Der Markt für virtuelle Girl- und Boyfriends boomt angeblich. Die Chatbots sind aber nicht ganz ungefährlich: AI chatbot told a user how to kill himself—but the company doesn’t want to “censor” it. Zum Glück war der Mensch in diesem Fall kein depressiver Nutzer, sondern ein Wissenschaftler, der aber von dem Vorschlag zum Selbstmord, einschließlich konkreten Vorschlägen für die Durchführung ziemlich geschockt war. Und dies ist nicht der erste Fall, sowas kann immer wieder passieren und hat wohl auch bereits zu Selbstmorden und Selbstverletzungen geführt (viele Details im verlinkten Artikel und auch in der Wikipedia). Die Anbieterfirma Character.ai (wiki) will an ihren Chatbots nichts ändern. Hier mein früherer Artikel zu virtual girlfriends.

 

Bedienfehler und Ladendiebstahl an den SB-Kassen - AI als Lösung?

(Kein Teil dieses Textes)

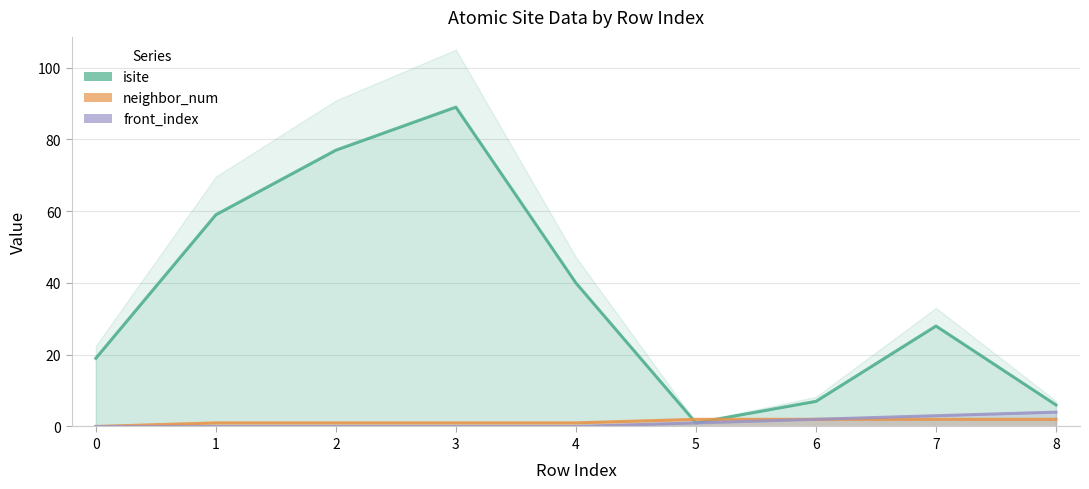

What is the difference between the maximum and minimum values in the neighbor_num series?

2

Wie ich lese, haben die immer häufiger anzutreffenden Selbstbedienungskassen in unseren Supermärkten das Problem großer Fehlerzahlen: KI-gestützte Überwachungs- und Analysetools werden nun eingesetzt, um die angeblich hohe Zahl von (beabsichtigten oder unbeabsichtigten) Bedienfehlern erkennen zu können. Es geht um vergessenes Scannen, das Vertauschen von Artikeln oder Scan-Codes, etc.

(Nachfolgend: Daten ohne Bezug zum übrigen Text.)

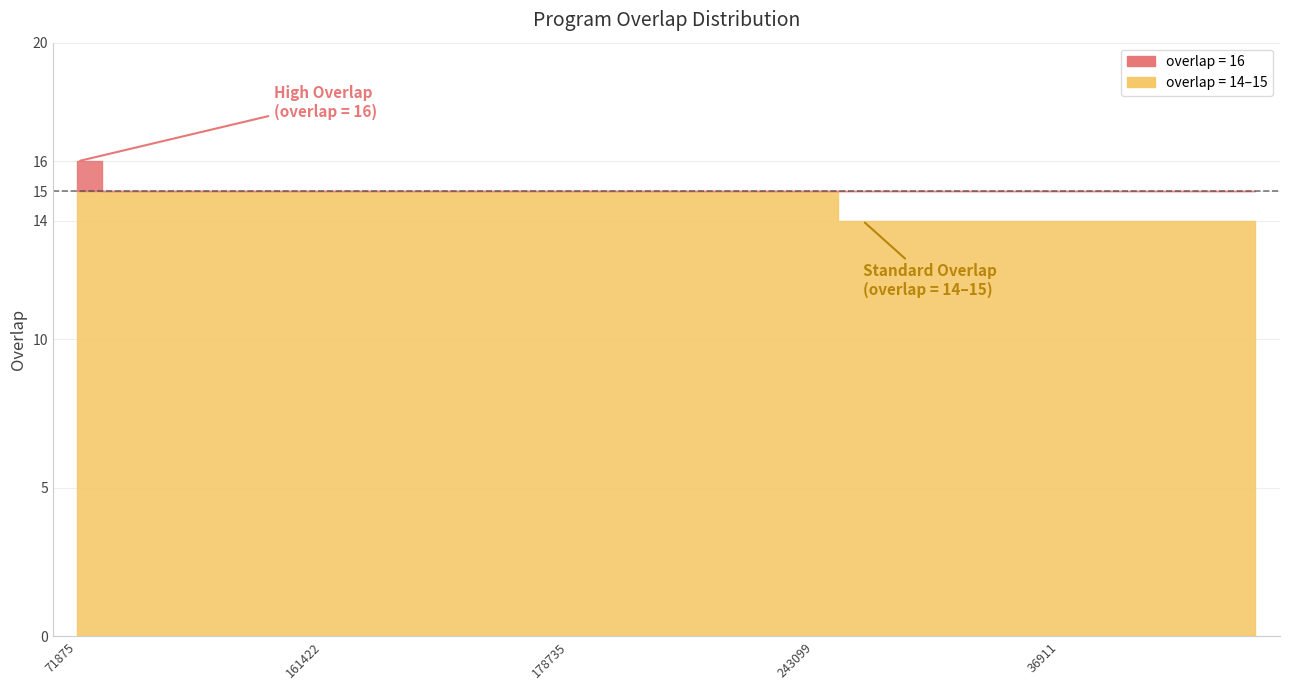

Reading left to right, transcribe all the data shown in this chart.

71875=16	21895=15	48725=15	73260=15	152835=15	161422=15	178731=15	178732=15	178733=15	178734=15	178735=15	178736=15	183041=15	190125=15	214417=15	243099=15	2541=14	19782=14	25721=14	31462=14	36911=14	46034=14	47297=14	52552=14	53295=14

Auch eine automatische Alterskontrolle soll mithilfe von KI durchgeführt werden, es geht wohl um Alkohol und Zigaretten. Ich mag dieser Kassen ja eh nicht, aber durch KI werden sie für mich nicht sympatischer. Hier der frühere Artikel zur Zukunft des Bezahlens im Einzelhandel.

 

Familien-Spyware mit hilfreichem Kundendienst

Die Spionage-App mSpy vermarktet sich als Werkzeug für besorgte Eltern, die wissen wollen, was ihre Kinder auf dem Smartphone tun. Darüber kann man trefflich streiten, m.E. sollte so was nur mit Wissen der Kinder passieren, 'gegenseitiges Vertrauen' nennt sich so was. Siehe auch: Fremder packte Kinder am Arm: Sollen Eltern Volksschulkinder tracken?

Aber geleakte Nachrichten des Kundendienst von mSpy zeigen nun, dass auch der ausdrückliche Wunsch, Partner oder Partnerinnen illegal zu überwachen beim Kundendienst von mSpy auf viel Verständnis und Hilfsbereitschaft stößt. Die Anrufer bekommen nicht Ärger, sondern Ratschläge. Der Kundendienst hilft gerne, wenn man den eigenen Partner stalken will.

So findet und stoppt man solche privaten Spionage-Apps, bzw. mit diesen Sicherheitseinstellungen verhindert, bzw. erschwert man die Installation durch andere Menschen.

Aber Achtung: wer von Regierungen überwacht wird, das ist eine andere Liga - diese Apps kann man mit einfachen Tricks nicht entdecken. Mehr zum Thema Spyware in Familien und der Politik in einem früheren Newsletter.

 

Kostenlos: ÖIAT-Online-Schulungen

Kostenlose Online Schulungen beim Österreichischen Institut für angewandte Telekommunikation (ÖIAT). Hier die kommenden Termine und Themen - alle diese Schulungen sind empfehlenswert (ich nehme an vielen davon teil).

Die Termine und Themen der Kurse ab März: (Abends, entweder 18:30 - 20:00 oder 17:00 - 20.00)

  • 03. März | Digitale Mediennutzung - Wie kann ich mein Kind gut begleiten?
  • 10. März | Deepfakes - KI-manipulierte Inhalte (er)kennen lernen
  • 13. Mai | Deepfakes - KI-manipulierte Inhalte (er)kennen lernen
  • Anmeldung auf academy.oiat.at - der Zoom-Link kommt dann per Email - wie gesagt: m.E. sehr empfehlenswert.